• _SOURCE EXTRACT_:
The cross-cultural attribution of poverty
Yet culture, and how we understand it, can be used to focus on why people with different ‘cultural schemas’ attribute different causes to poverty as Homan and colleagues in 2017, again focused on the Unites States, point out. They refer to a broad classification of individual attribution (poverty is due to individual traits and behaviours) and structural attribution (locating the cause of poverty to societal features). These are not necessarily binary attributions as people can adhere to a mixture of both individual and structural attribution. Having said this, these authors tell us that studies have suggested Americans are more likely to attribute individual causes, with some demographic variation (cross-cutting sociocultural segmentation): women are more structuralist in their attribution than men, and non-whites are more structuralist than whites. Homan and her team add a further attribution classification as a result of their empirical study – that of interactionalism.
This research identifies the perceived nature of poverty as a major factor of how attribution is allocated. Structuralist causes tend to be attributed to what is perceived as intergenerational poverty: failure of society to provide good schools, lack of opportunity, not having the right contacts, lack of public services, prejudice/discrimination in policing, prejudice/discrimination in hiring, promotions and wages, and being taken advantage of by the rich. Individualistic causes of poverty are more likely to be attributed to downward mobility: alcoholism and drug abuse, making bad choices, choosing to engage in criminal activity, personal irresponsibility, and lack of thrift. Interactionalist causes are also more likely to be attributed to intergenerational poverty yet emphasise aspects such as negative role models, influence of peers, and presence of gangs.
Clearly in this research, the attribution of the reasons for poverty should be seen from an intersectional perspectives, taking into consideration segmentation by such as gender, socio-economic and socio-cultural aspects. Different cultural attribution stories are associated to these different segments of society.
The interest in poverty in international management studies, and the lack of interest in cross-cultural management studies
The attention to poverty in the management studies literature presents an interesting albeit depressing picture. According to the 2022 literature review by Stefanidis and his colleagues of management research on poverty over the previous 25 years, the main interest is in ‘market inclusive value creation’, mainly around the concept of the ‘Bottom of the Pyramid’ (BoP). They found the majority of poverty-related research in management and business studies is published in (lowly) CABS 2 star journals (they did not include 1 star journals in their study). International business and marketing scholars are interest in poverty as potential, often untapped, markets (BoP). The critical voices in areas such as corporate social responsibility (CSR) appear few and far between. The authors, for example, point to the 2017 work of Banajee and Jackson who emphasise the negative effects of market-based approaches in areas such as microfinance lending. This, they argue, leads to increased levels of indebtedness and vulnerability. They also point to the editorial of Blowfield and Frynas in 2005 who question the ideological dimensions of firms’ CSR approaches in this area, which appears to be led by profit-seeking approaches rather than any real commitment to improving the life circumstances of local people.
The work of Stafanidis and his colleagues is a good starting point in looking at the areas of interest in poverty in the business and management literature. Unfortunately it does not appear to uncover interest in poverty in the cross-cultural management literature.
Osabutey and Jackson, in their 2024 article on the introduction of mobile money in Africa, allude to some of the cross-cultural issues. They refer to the BoP strategy, and the lack of consideration of endogenous social arrangements, not just in disrupting perfectly viable local arrangements such as credit unions that share financial risk within a community, but in the whole strategic model of BoP.

• _PROBLEM 1_: In the passage on poverty, reproduce word for word the stretch from "Osabutey and Jackson, in" through "model of BoP.".
• _PROBLEM 2_: Name every individualistic cause of poverty that the passage on poverty links to downward mobility.
• _PROBLEM 3_: According to the passage on poverty, what is the main interest of management research on poverty in the 2022 literature review by Stefanidis and his colleagues?
The records that come next are separate material and have no connection to the passage on poverty.

• _MATERIAL SUPPLIED_:
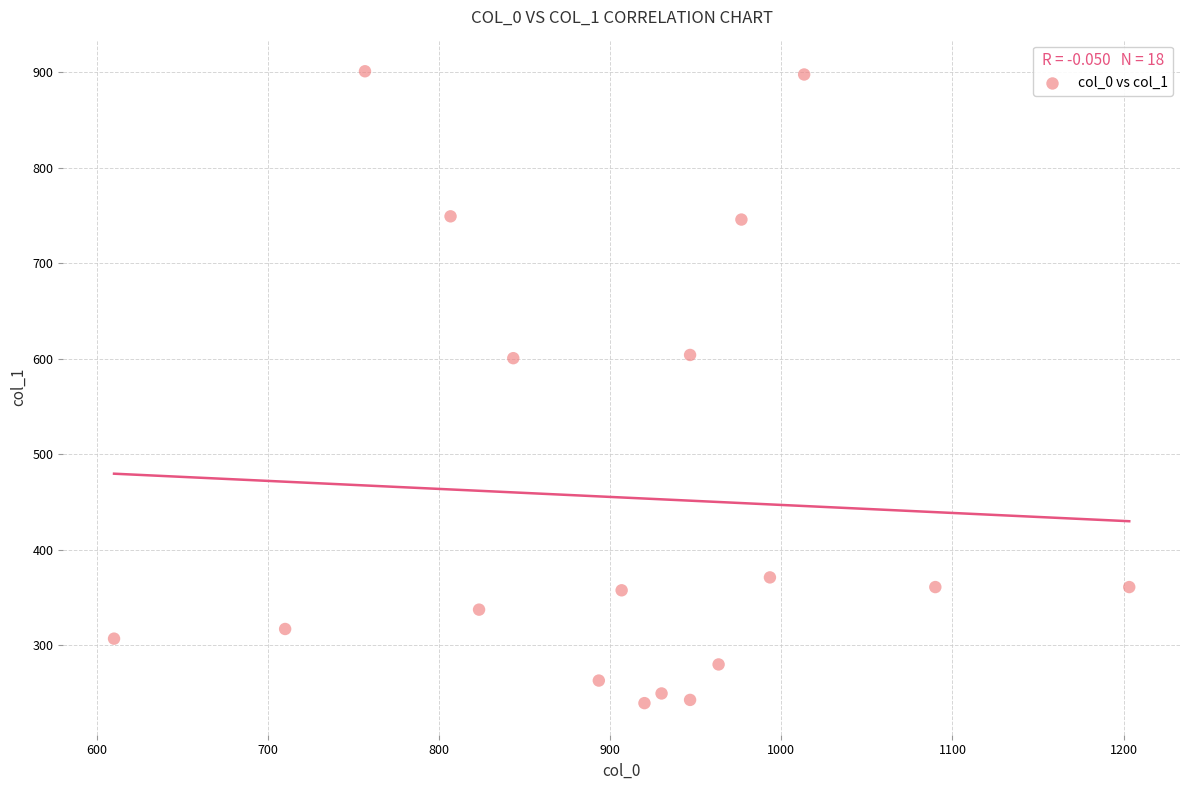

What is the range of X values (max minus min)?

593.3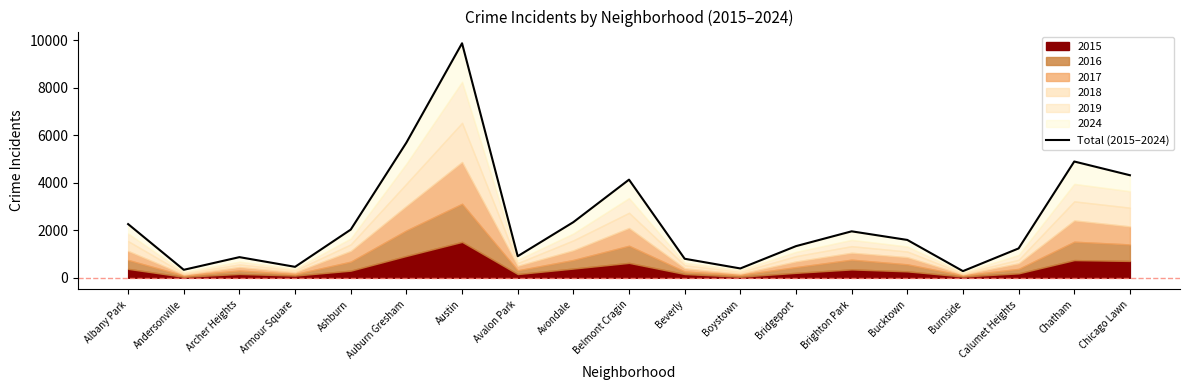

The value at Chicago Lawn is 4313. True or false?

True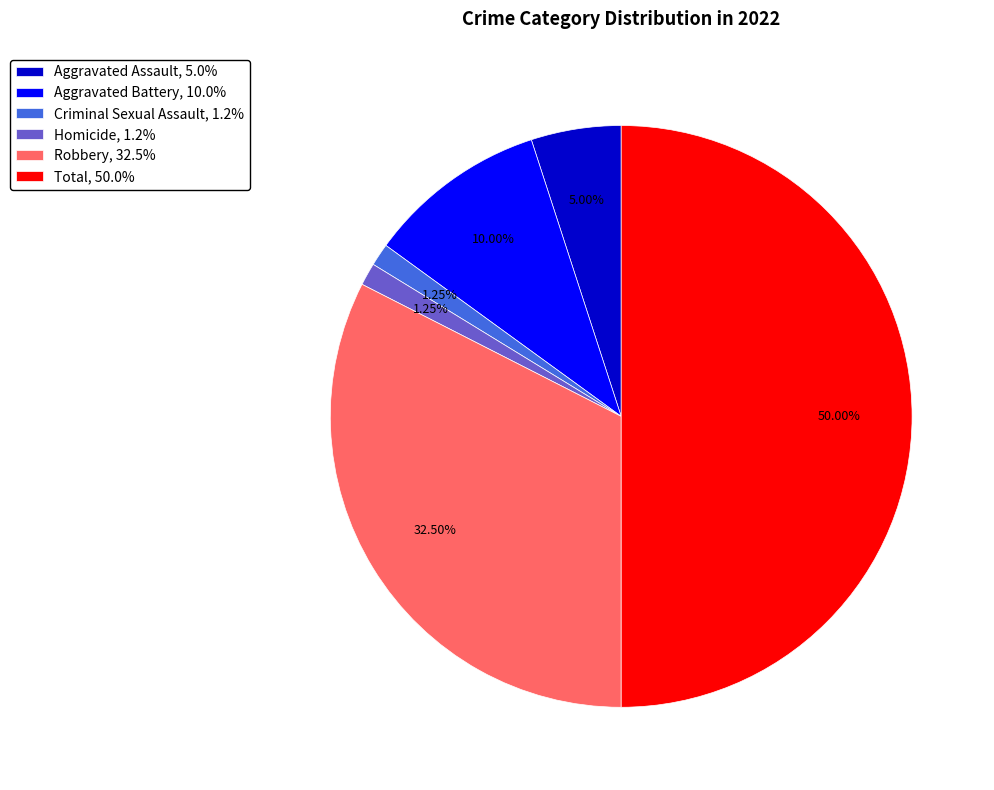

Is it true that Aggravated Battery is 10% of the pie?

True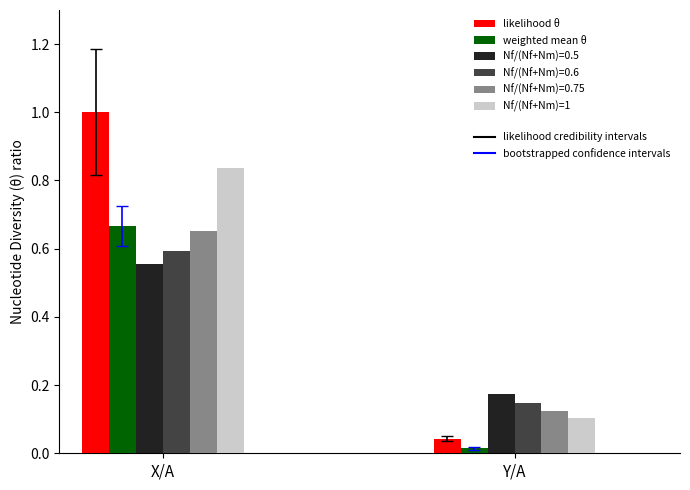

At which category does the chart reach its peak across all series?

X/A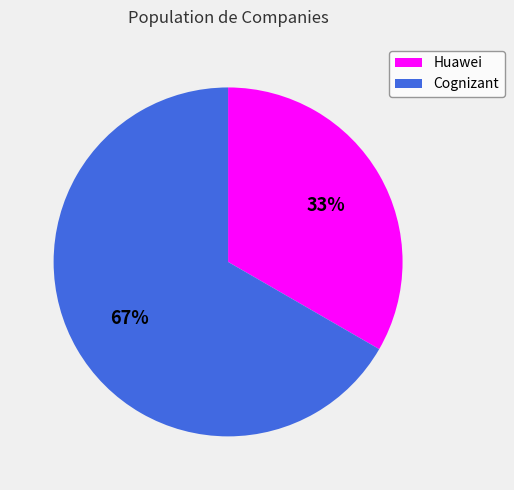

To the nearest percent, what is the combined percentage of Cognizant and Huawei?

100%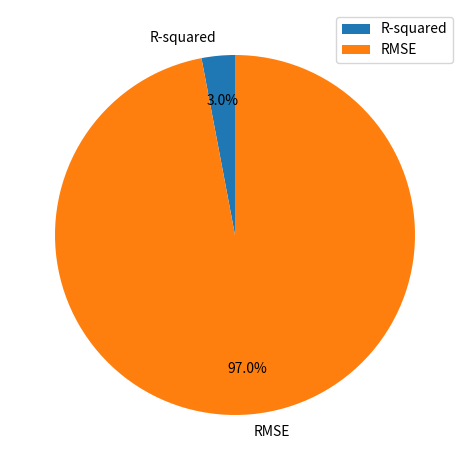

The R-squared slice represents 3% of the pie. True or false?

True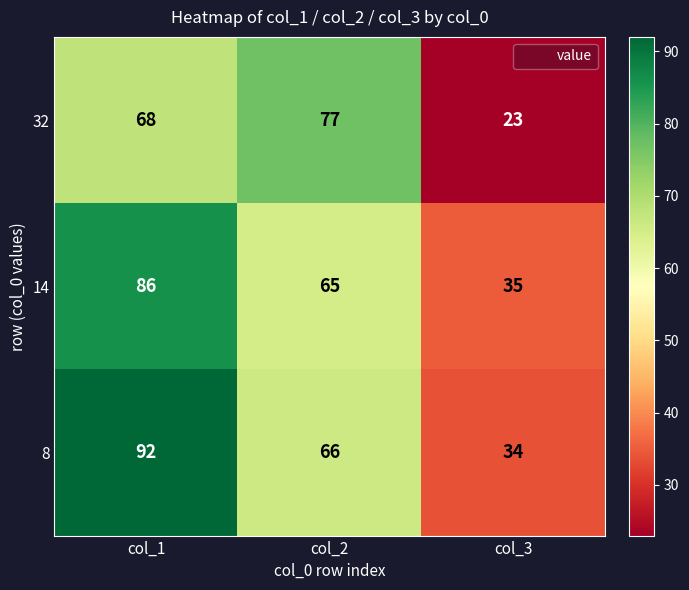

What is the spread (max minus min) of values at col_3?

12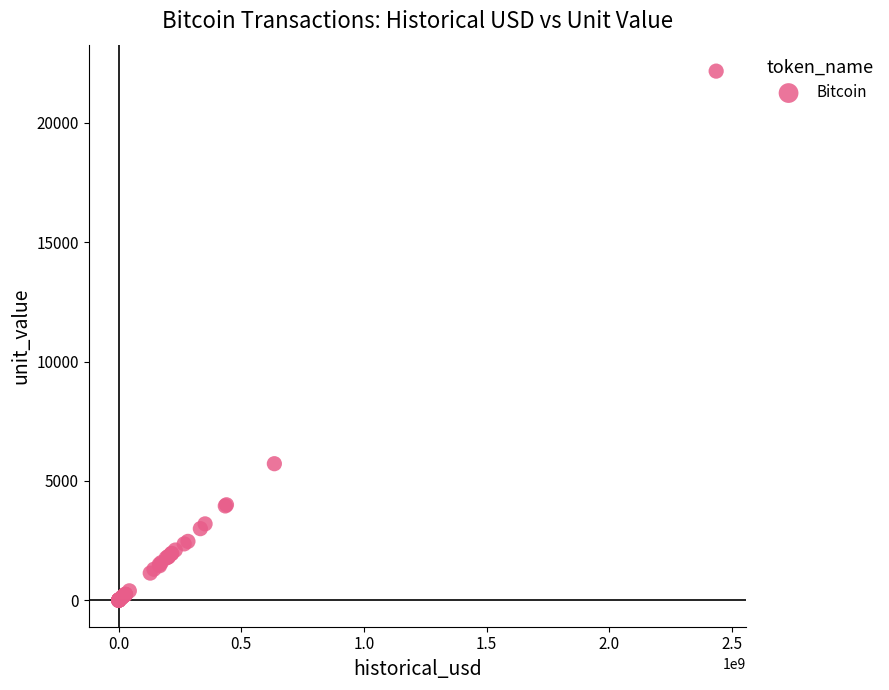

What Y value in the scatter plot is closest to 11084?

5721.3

• _REPLY 1_:
Osabutey and Jackson, in their 2024 article on the introduction of mobile money in Africa, allude to some of the cross-cultural issues. They refer to the BoP strategy, and the lack of consideration of endogenous social arrangements, not just in disrupting perfectly viable local arrangements such as credit unions that share financial risk within a community, but in the whole strategic model of BoP.

• _REPLY 2_: Alcoholism and drug abuse, making bad choices, choosing to engage in criminal activity, personal irresponsibility, and lack of thrift.

• _REPLY 3_: The main interest is "market inclusive value creation," mainly around the concept of the Bottom of the Pyramid (BoP).